Frequently Asked Questions

  • What is the difference between GLM 4.5 and GLM-4.5-Air?

    GLM 4.5 is the full-scale model optimized for maximum capability across reasoning, coding, and agentic tasks. GLM-4.5-Air is a lighter variant designed for lower latency and cost on less demanding workloads.

  • Does GLM 4.5 support configurable thinking?

    Yes. You can enable or disable chain-of-thought reasoning per request. Thinking mode improves accuracy on complex tasks but increases output length and latency.

  • What is the context window for GLM 4.5?

    131.1K tokens, supporting long documents, extended conversations, and multi-file code analysis in a single request.

  • How much does GLM 4.5 cost through AI Gateway?

    Pricing appears on this page and updates as providers adjust their rates. AI Gateway routes traffic through the configured provider.

  • How do I authenticate with GLM 4.5 through AI Gateway?

    AI Gateway provides a unified API key. You don't need a separate Z.ai account. Configure your API key in your environment, then use the model identifier to route requests. BYOK is also supported if you have a direct provider account.

  • Can I use GLM 4.5 for agentic applications with tool use?

    Yes.
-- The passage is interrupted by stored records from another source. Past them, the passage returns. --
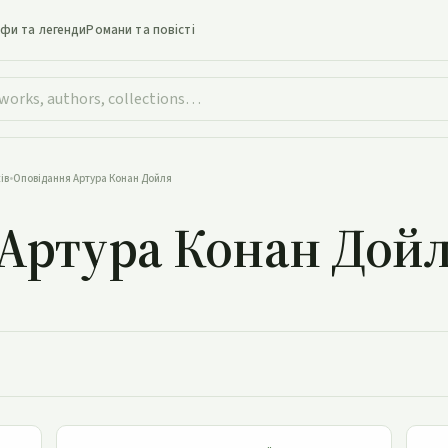
іфи та легенди
Романи та повісті
ів
•
Оповідання Артура Конан Дойля
Артура Конан Дой
Берилова діадема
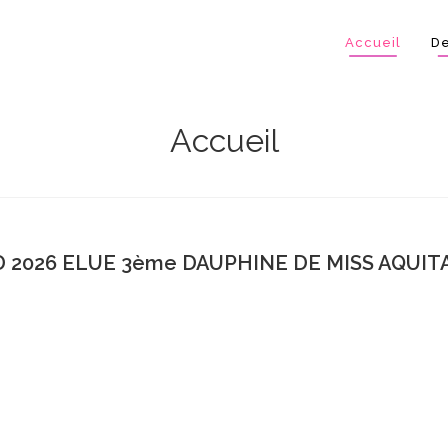
Accueil
De
Accueil
 2026 ELUE 3ème DAUPHINE DE MISS AQUITA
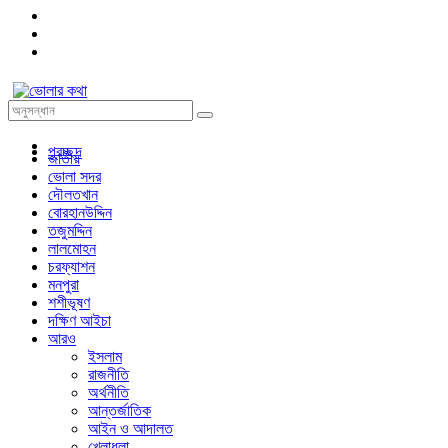
প্রচ্ছদ
জাতীয়
ভোলা সদর
দৌলতখান
বোরহানউদ্দিন
তজুমদ্দিন
লালমোহন
চরফ্যাশন
মনপুরা
শশীভূষণ
দক্ষিণ আইচা
আরও
ইসলাম
রাজনীতি
অর্থনীতি
আন্তর্জাতিক
আইন ও আদালত
খেলাধুলা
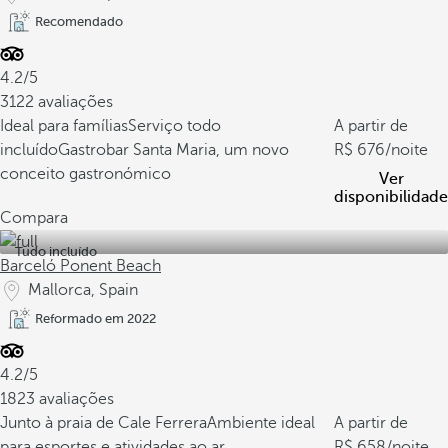
Recomendado
4.2/5
3122 avaliações
Ideal para famílias
Serviço todo
A partir de
incluído
Gastrobar Santa Maria, um novo
676
/noite
conceito gastronómico
Ver
disponibilidade
Compara
Tudo incluído
Barceló Ponent Beach
Mallorca, Spain
Reformado em 2022
4.2/5
1823 avaliações
Junto à praia de Cale Ferrera
Ambiente ideal
A partir de
para esportes e atividades ao ar
658
/noite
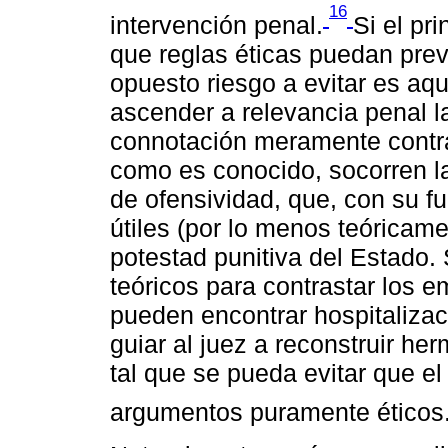
16
intervención penal.
Si el pri
que reglas éticas puedan prevar
opuesto riesgo a evitar es aqu
ascender a relevancia penal 
connotación meramente contrari
como es conocido, socorren la t
de ofensividad, que, con su fun
útiles (por lo menos teóricame
potestad punitiva del Estado.
teóricos para contrastar los
pueden encontrar hospitalizac
guiar al juez a reconstruir h
tal que se pueda evitar que el
argumentos puramente éticos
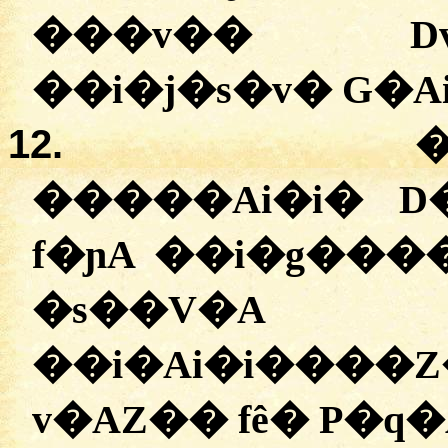
���v�� D
12.
�����Ai�i� 
f�ɲA ��i�g���
�s��V�
��i�Ai�i����
v�AZ�� fê� P�q�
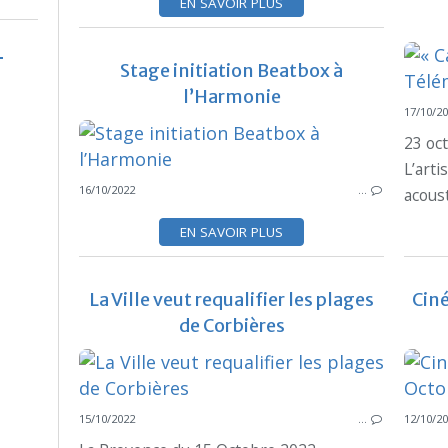
EN SAVOIR PLUS
Stage initiation Beatbox à
l’Harmonie
17/10/2
23 oc
L’arti
16/10/2022
…
acoust
EN SAVOIR PLUS
La Ville veut requalifier les plages
Cin
de Corbières
15/10/2022
…
12/10/2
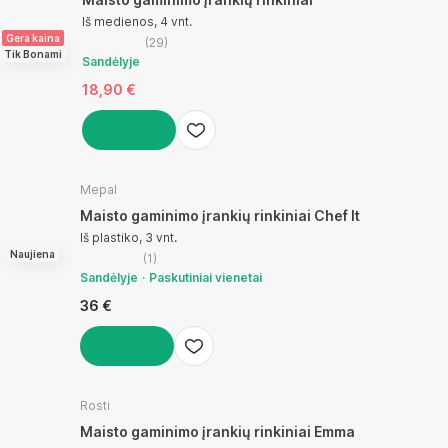
Iš medienos, 4 vnt.
Gera kaina
(
29
)
Tik Bonami
Sandėlyje
18,90 €
Į KREPŠELĮ
Mepal
Maisto gaminimo įrankių rinkiniai Chef It
Iš plastiko, 3 vnt.
Naujiena
(
1
)
Sandėlyje
Paskutiniai vienetai
36 €
Į KREPŠELĮ
Rosti
Maisto gaminimo įrankių rinkiniai Emma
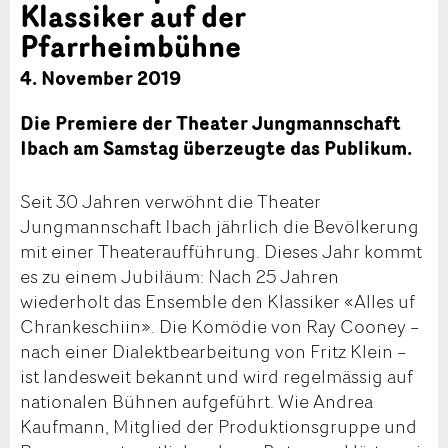
Klassiker auf der
Pfarrheimbühne
4. November 2019
Die Premiere der Theater Jungmannschaft
Ibach am Samstag überzeugte das Publikum.
Seit 30 Jahren verwöhnt die Theater
Jungmannschaft Ibach jährlich die Bevölkerung
mit einer Theateraufführung. Dieses Jahr kommt
es zu einem Jubiläum: Nach 25 Jahren
wiederholt das Ensemble den Klassiker «Alles uf
Chrankeschiin». Die Komödie von Ray Cooney –
nach einer Dialektbearbeitung von Fritz Klein –
ist landesweit bekannt und wird regelmässig auf
nationalen Bühnen aufgeführt. Wie Andrea
Kaufmann, Mitglied der Produktionsgruppe und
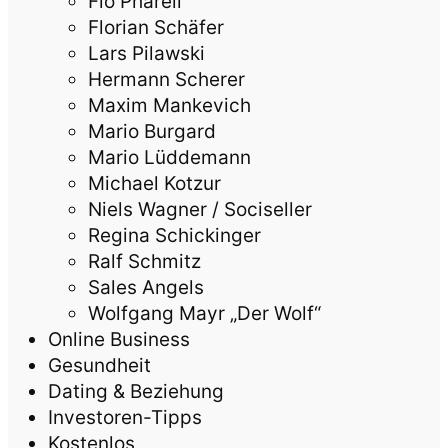
Flo Pharell
Florian Schäfer
Lars Pilawski
Hermann Scherer
Maxim Mankevich
Mario Burgard
Mario Lüddemann
Michael Kotzur
Niels Wagner / Sociseller
Regina Schickinger
Ralf Schmitz
Sales Angels
Wolfgang Mayr „Der Wolf“
Online Business
Gesundheit
Dating & Beziehung
Investoren-Tipps
Kostenlos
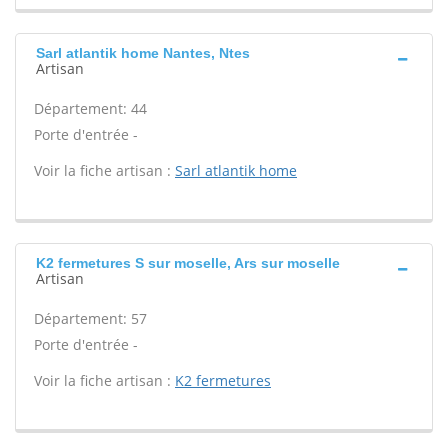
Sarl atlantik home Nantes, Ntes
Artisan
Département: 44
Porte d'entrée -
Voir la fiche artisan :
Sarl atlantik home
K2 fermetures S sur moselle, Ars sur moselle
Artisan
Département: 57
Porte d'entrée -
Voir la fiche artisan :
K2 fermetures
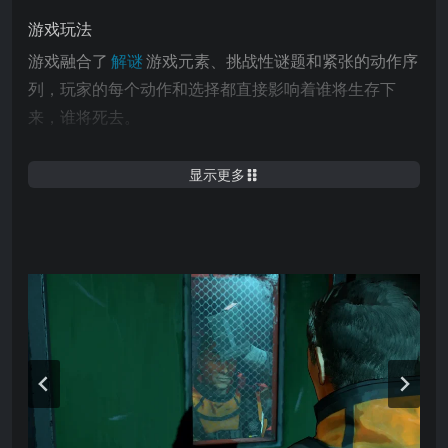
游戏玩法
游戏融合了
解谜
游戏元素、挑战性谜题和紧张的动作序
列，玩家的每个动作和选择都直接影响着谁将生存下
来，谁将死去。
游戏特色
显示更多
分为多个故事，
剧情丰富
的时间线的连续剧式末日
冒险
指向点击调查游戏玩法、具有挑战性的谜题和紧张
的动作序列
意义深远且困难的选择，带有分支对话
量身定制的科幻体验，充满紧张和戏剧性
每个玩家的
选择取向
都可能影响人类的未来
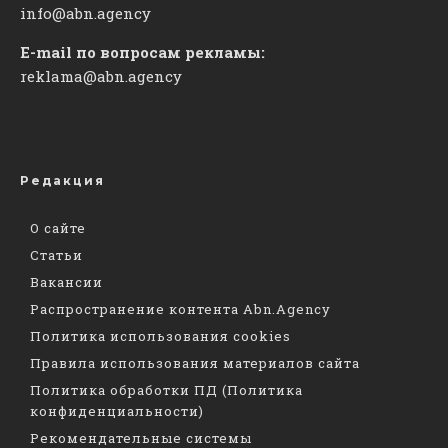
info@abn.agency
E-mail по вопросам рекламы:
reklama@abn.agency
Редакция
О сайте
Статьи
Вакансии
Распространение контента Abn.Agency
Политика использования cookies
Правила использования материалов сайта
Политика обработки ПД (Политика
конфиденциальности)
Рекомендательные системы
GLM 4.5 supports agentic workflows with multi-step planning and tool use. The configurable thinking mode lets you control reasoning depth per step in your pipeline.

  • What providers serve GLM 4.5 through AI Gateway?

    GLM 4.5 is available through zai, novita. AI Gateway handles intelligent routing and automatic retries across configured providers.